할 일: 아래 항목에서 단어 "phải"가 들어 있는 줄을 빠짐없이 보여 주세요. 대소문자는 구분합니다.

========================

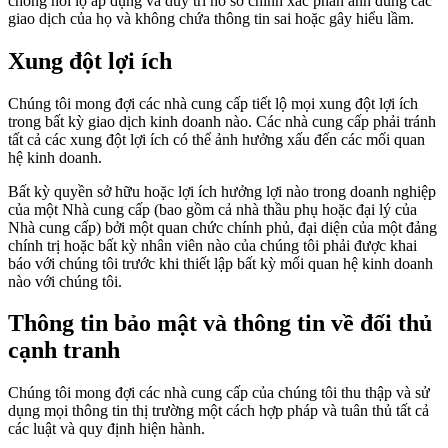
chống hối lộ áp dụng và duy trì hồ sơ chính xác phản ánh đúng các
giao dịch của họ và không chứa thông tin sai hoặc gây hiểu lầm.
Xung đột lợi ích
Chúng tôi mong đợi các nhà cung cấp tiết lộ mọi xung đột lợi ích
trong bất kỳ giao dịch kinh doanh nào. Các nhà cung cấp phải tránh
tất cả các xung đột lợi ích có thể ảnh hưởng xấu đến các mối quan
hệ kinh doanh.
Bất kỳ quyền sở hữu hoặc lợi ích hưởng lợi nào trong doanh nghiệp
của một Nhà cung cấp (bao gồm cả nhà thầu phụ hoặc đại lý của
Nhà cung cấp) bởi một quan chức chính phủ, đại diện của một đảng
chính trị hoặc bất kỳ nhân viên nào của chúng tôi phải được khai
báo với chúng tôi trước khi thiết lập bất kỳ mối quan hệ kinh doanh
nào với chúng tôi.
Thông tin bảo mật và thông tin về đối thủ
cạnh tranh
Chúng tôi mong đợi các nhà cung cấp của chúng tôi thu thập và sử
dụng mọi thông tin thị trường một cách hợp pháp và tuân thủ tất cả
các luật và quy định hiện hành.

========================

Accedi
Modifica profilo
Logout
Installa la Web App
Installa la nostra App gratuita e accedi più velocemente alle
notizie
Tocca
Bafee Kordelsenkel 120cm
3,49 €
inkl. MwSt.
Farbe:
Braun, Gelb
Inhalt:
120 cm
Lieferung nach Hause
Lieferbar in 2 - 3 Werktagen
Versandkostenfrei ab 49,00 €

========================

정답:
trong bất kỳ giao dịch kinh doanh nào. Các nhà cung cấp phải tránh
chính trị hoặc bất kỳ nhân viên nào của chúng tôi phải được khai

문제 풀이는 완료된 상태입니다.